Chefsache: Blech Leben einhauchen

Standort Schwerin überzeugt mit offenen Armen und Fachkräften

Göhrener Tannen • Wer in den Thailand-Urlaub fliegt, der sitzt wahrscheinlich auf Blech aus Schwerin. Die BVS Systemtechnik verarbeitet im Industriepark Schwerin Feinblech für Flugzeugsitze und die Konsolen dazwischen. Unter den Endabnehmern sind auch große asiatische Fluglinien.

„Wir hauchen einem toten Werkstoff Leben ein“, beschreibt der Firmengründer Harald Steiner (Foto) das Geschäft. Seine Mitarbeiter stanzen, schleifen, entgraten, entfetten, nieten, pressen und montieren mit Hilfe neuester Spezialmaschinen einzelne Bauteile oder ganze Baugruppen aus Feinblech. „Das wird das modernste Blechverarbeitungswerk der Welt“, verspricht der geschäftsführende Gesellschafter Harald Steiner. Die Produktion wird zunehmend digital erfasst und vernetzt, Schritt für Schritt geht es in Richtung „Industrie 4.0“. Am Ende könnten dann die Zulieferer und der Kunde in Echtzeit sehen, wie weit die Bearbeitung jedes Blechteils fortgeschritten ist und entsprechend Teile nachliefern oder die übergangslose Weiterverwendung der fertigen Elemente planen.
Ganz so weit ist es noch nicht. An einem großen Monitor in der Mitte der Fertigungshalle betrachtet ein Mitarbeiter die 3D-Animation einer Mittelkonsole. Eine Konsole besteht aus 55 Blechteilen, da ist es hilfreich, am Computer zwischendrin mal nachzusehen, wo das jeweilige Blechteil hingehört. Früher, bekennt der Chef, hätten zwar mehr Leute an der Presse gestanden, „aber dann hätten wir auch gar kein Werk in Schwerin eröffnen können.“
Die erste Firma, die BVS Blechtechnik, sitzt im schwäbischen Böblingen. Außerdem gibt es noch eine Produktion in China.
-.-.-
> AUFGABEN:
1. Fasse den Lesetext über die BVS Systemtechnik in Schwerin in zwei Sätzen zusammen.
2. Ändere im Lesetext über die BVS Systemtechnik den Abschnitt von „Standort Schwerin überzeugt“ bis einschließlich „große asiatische Fluglinien.“, indem du „Flugzeugsitze“ durch „Passagiersitze“ ersetzt, und schreib ihn neu auf.

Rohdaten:
-.-.-
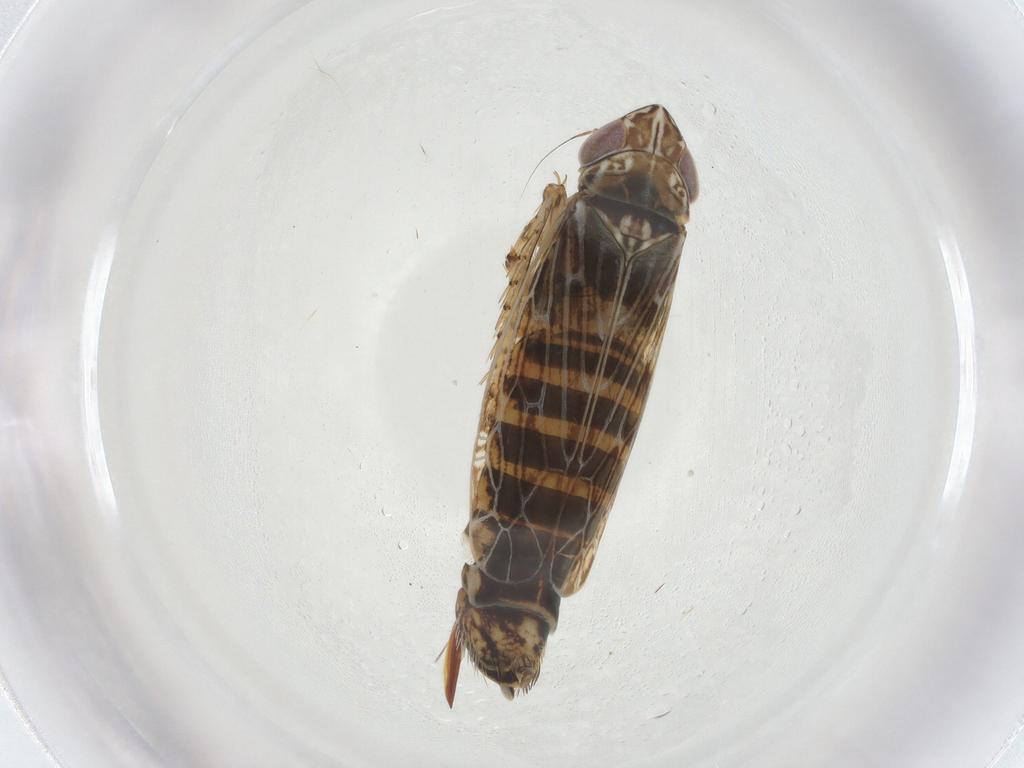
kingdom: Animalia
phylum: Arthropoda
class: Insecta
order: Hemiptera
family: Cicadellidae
-.-.-
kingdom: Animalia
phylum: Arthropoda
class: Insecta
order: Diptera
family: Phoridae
-.-.-
> LÖSUNGEN:
1. Die BVS Systemtechnik verarbeitet im Industriepark Schwerin Feinblech für Flugzeugsitze und die Konsolen dazwischen, und zu den Endabnehmern gehören auch große asiatische Fluglinien. Firmengründer Harald Steiner verspricht dort das modernste Blechverarbeitungswerk der Welt, dessen Produktion zunehmend digital erfasst und vernetzt wird.

2.
Standort Schwerin überzeugt mit offenen Armen und Fachkräften

Göhrener Tannen • Wer in den Thailand-Urlaub fliegt, der sitzt wahrscheinlich auf Blech aus Schwerin. Die BVS Systemtechnik verarbeitet im Industriepark Schwerin Feinblech für Passagiersitze und die Konsolen dazwischen. Unter den Endabnehmern sind auch große asiatische Fluglinien.